## Exercise requirements
#1 Answer these questions from the text on zero-player games:
(a) In what year was Conway's Game of Life devised, and by whom?
(b) Which game is given as an example of a game of pure chance?
(c) In the section headed "Types", which game is said to evolve according to chance?
#2 From the text on zero-player games, extract the stretch from "Conway's Game of Life, a" through "the game progresses." word for word.

## Text extract
-=-=-

In computer games, the term refers to programs that use artificial intelligence rather than human players.[1]

The term can also refer to games of pure chance, such as bunco, in which participants cannot take any action or make any decision that meaningfully alters the outcome.

Conway's Game of Life, a cellular automaton devised in 1970 by the British mathematician John Horton Conway, is considered a zero-player game because its evolution is determined by its initial state, requiring no further input from humans.[2][3] In addition, some fighting and real-time strategy games can be put into zero-player mode where one AI plays against another AI.

Types

There are various different types of games that can be considered "zero-player".[4]

Some games, such as Conway's Game of Life, evolve according to fixed rules from their initial setup. Others such as Snakes and Ladders evolve according to chance, but similarly the players have no decisions to make and have no impact on how the game progresses.

-=-=-

## Recorded data
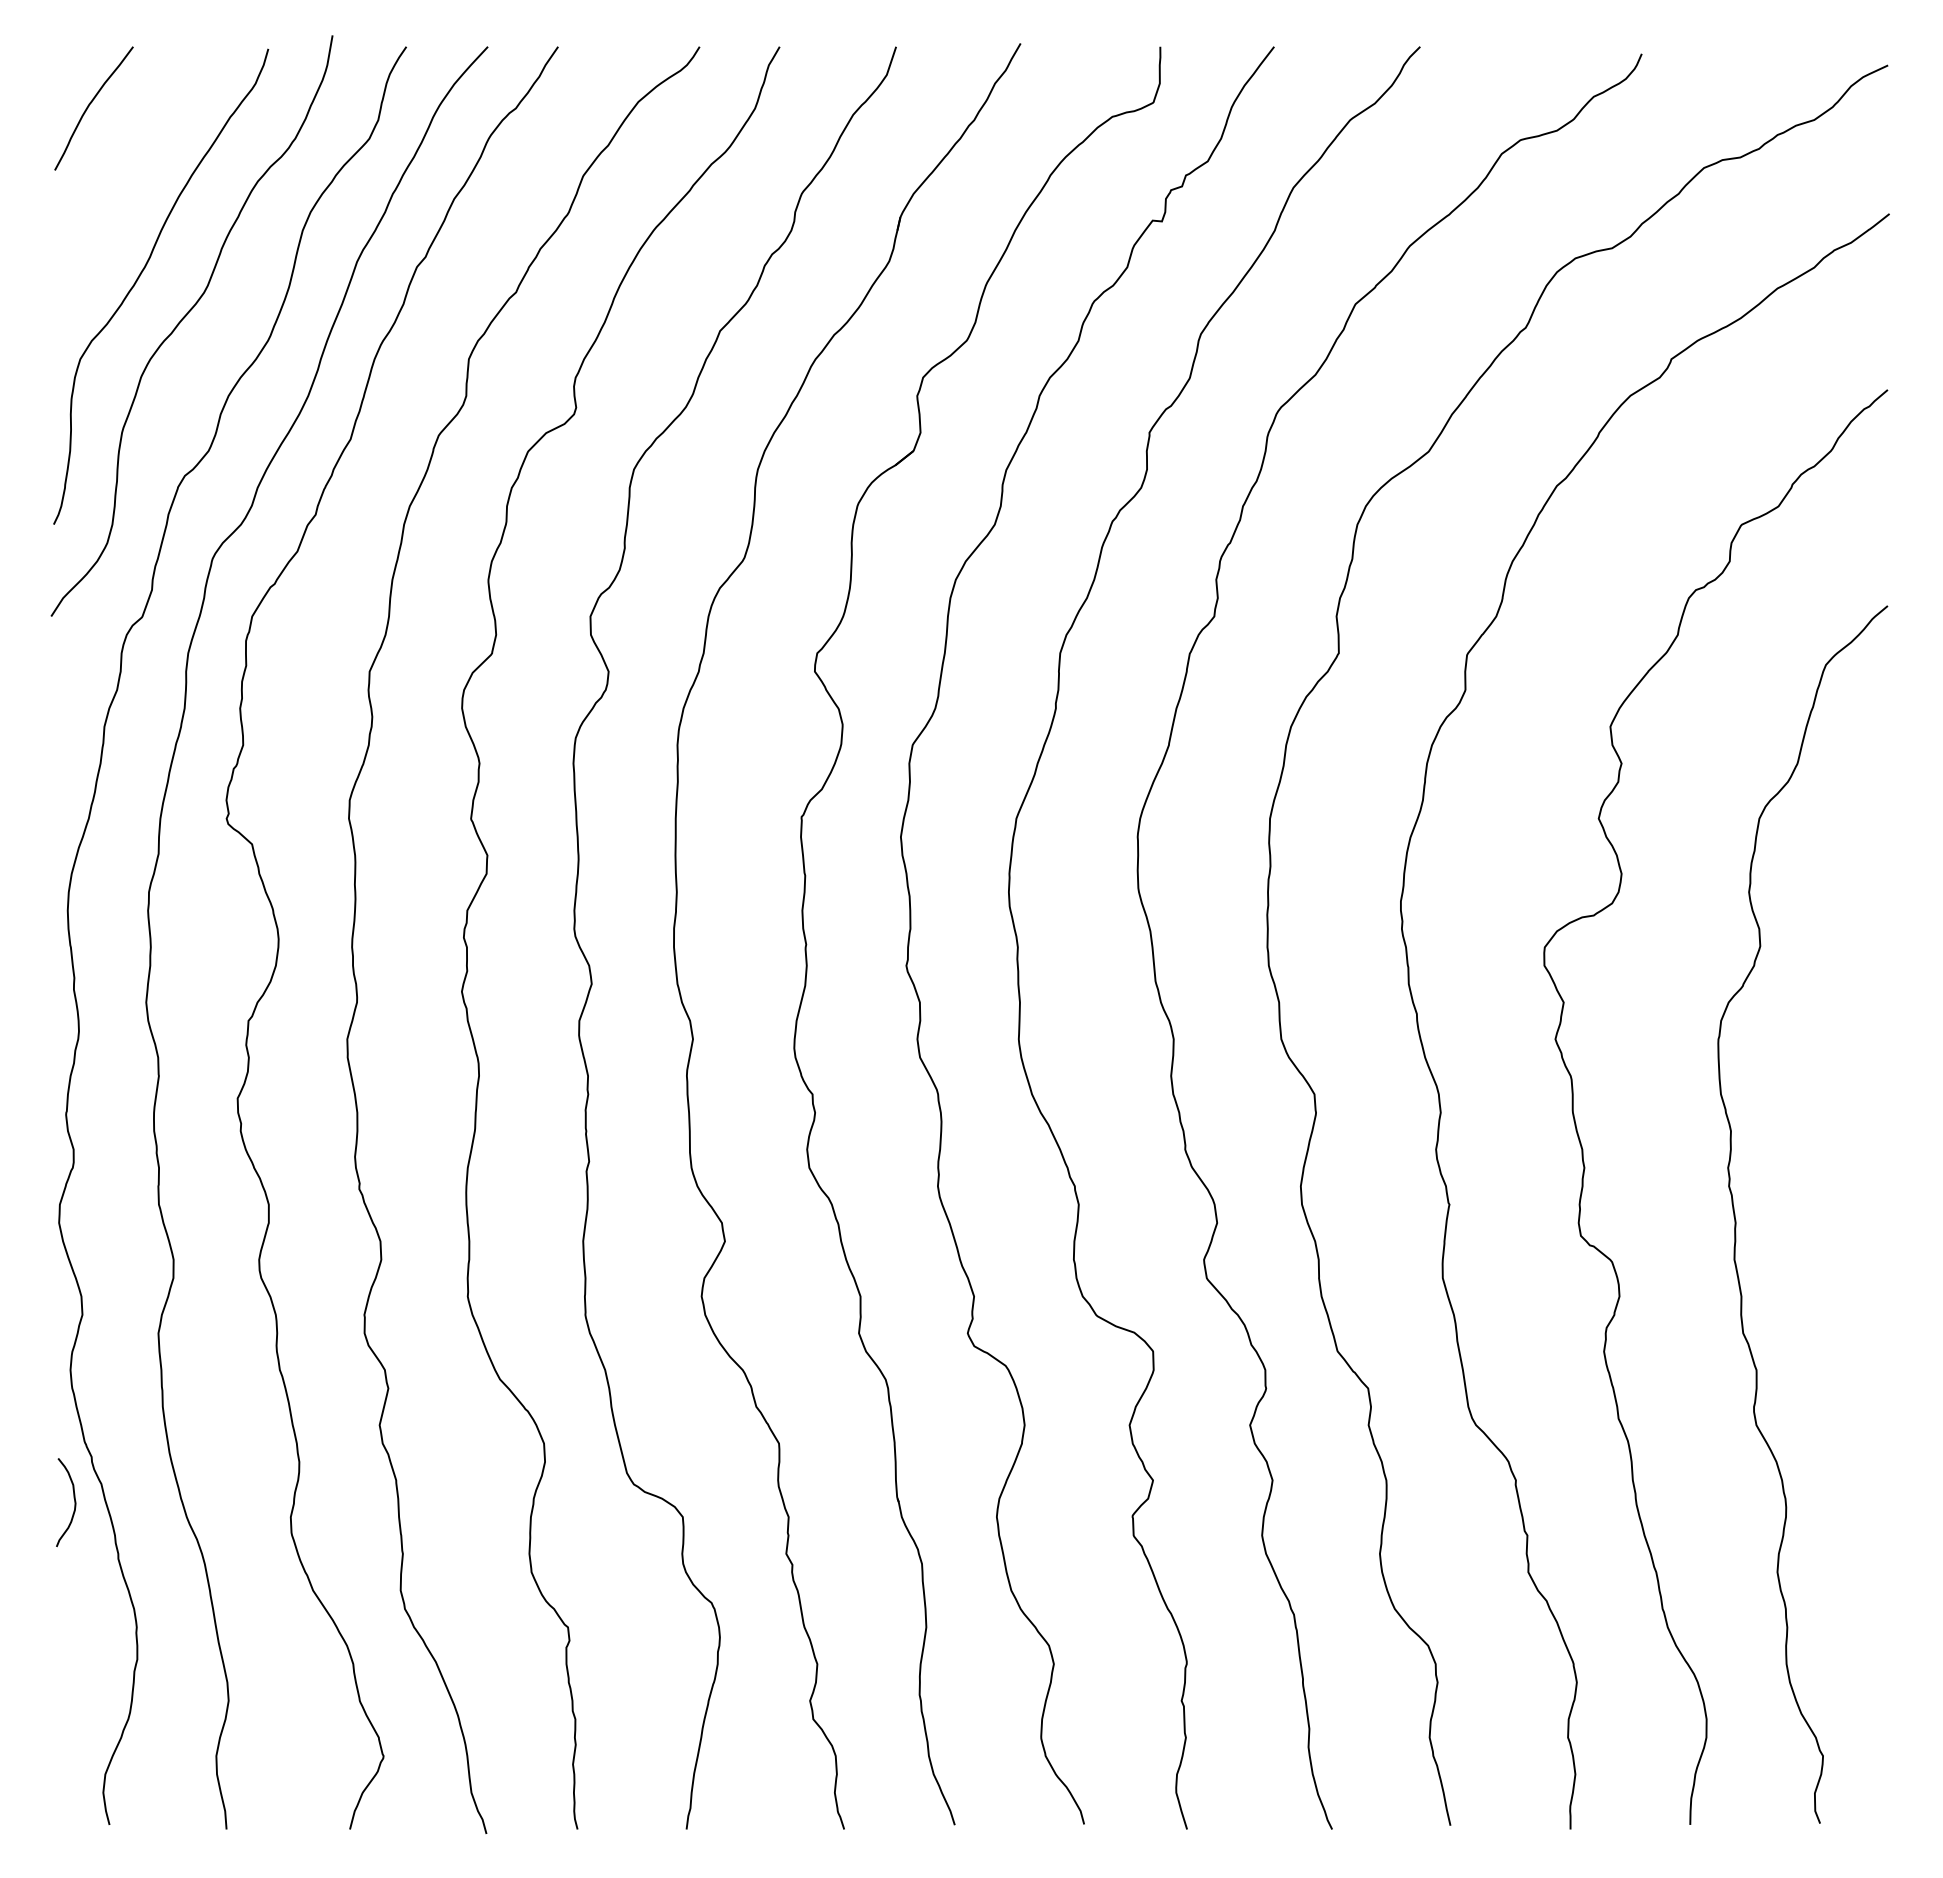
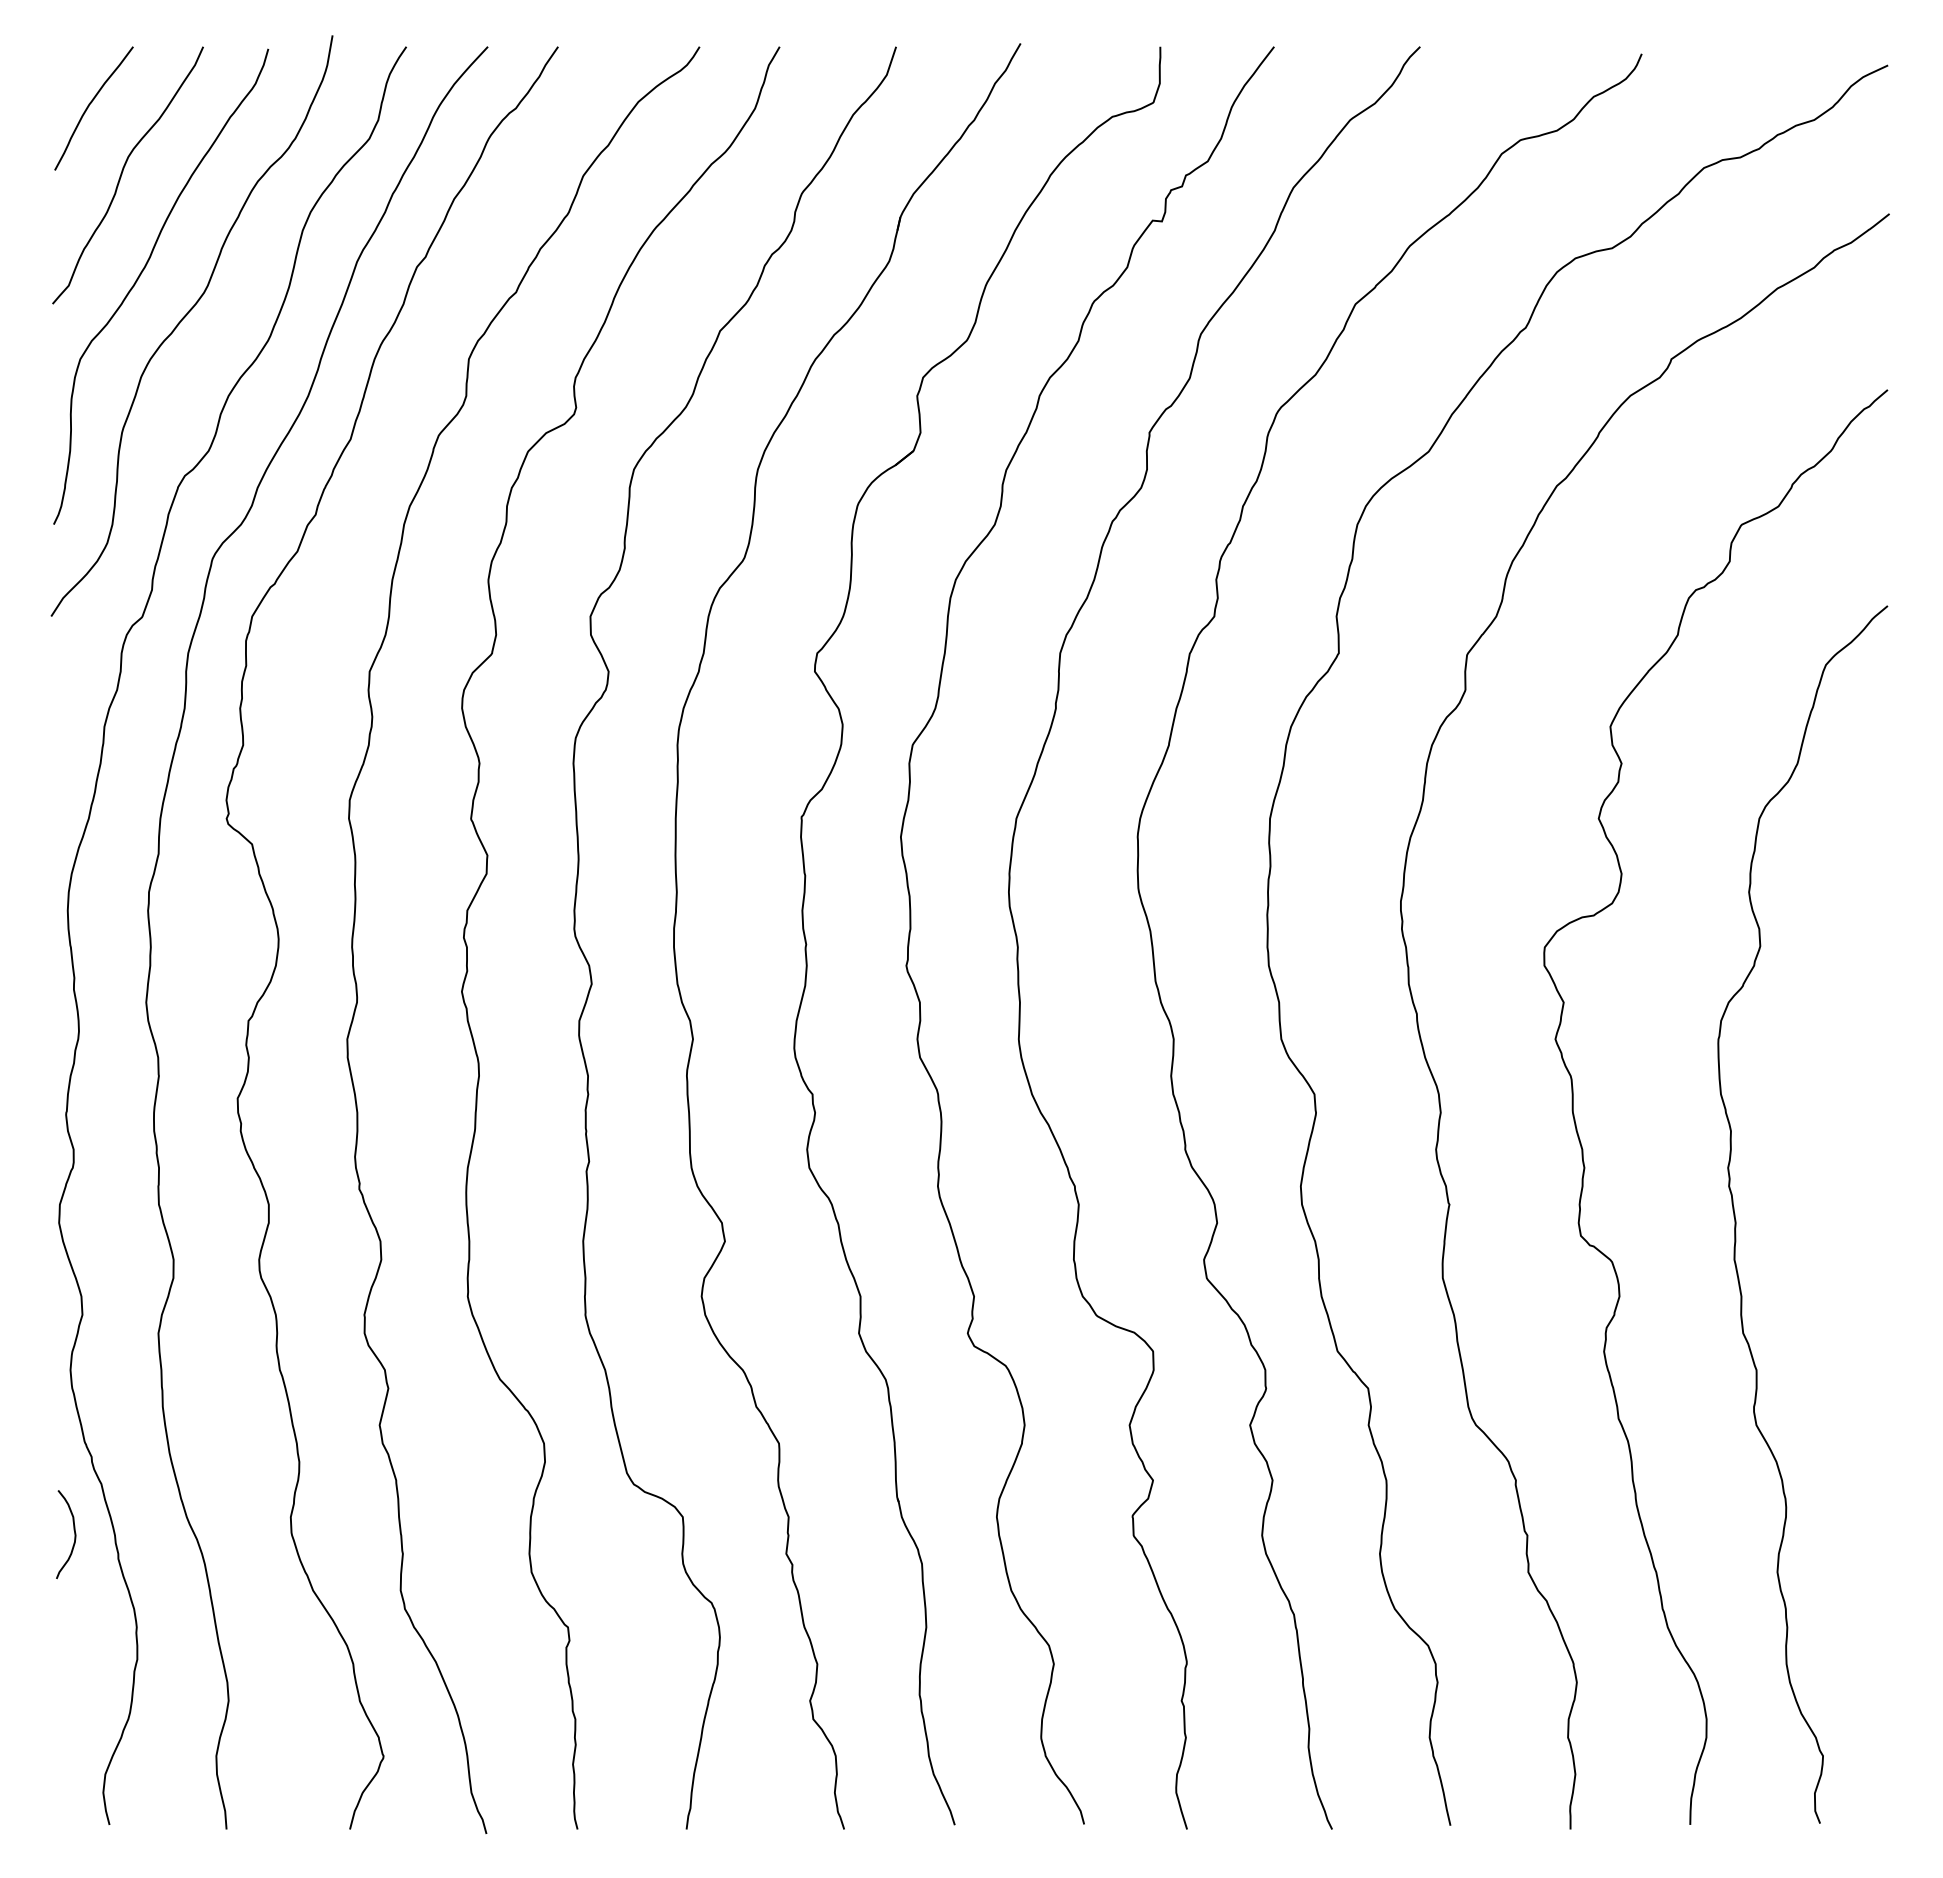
curve at (122, 174): none -> present
curve at (74, 1502) position: (74, 1502) -> (74, 1534)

-=-=-

## The responses
#1
(a) 1970, by the British mathematician John Horton Conway.
(b) Bunco.
(c) Snakes and Ladders.

#2
Conway's Game of Life, a cellular automaton devised in 1970 by the British mathematician John Horton Conway, is considered a zero-player game because its evolution is determined by its initial state, requiring no further input from humans.[2][3] In addition, some fighting and real-time strategy games can be put into zero-player mode where one AI plays against another AI.

Types

There are various different types of games that can be considered "zero-player".[4]

Some games, such as Conway's Game of Life, evolve according to fixed rules from their initial setup. Others such as Snakes and Ladders evolve according to chance, but similarly the players have no decisions to make and have no impact on how the game progresses.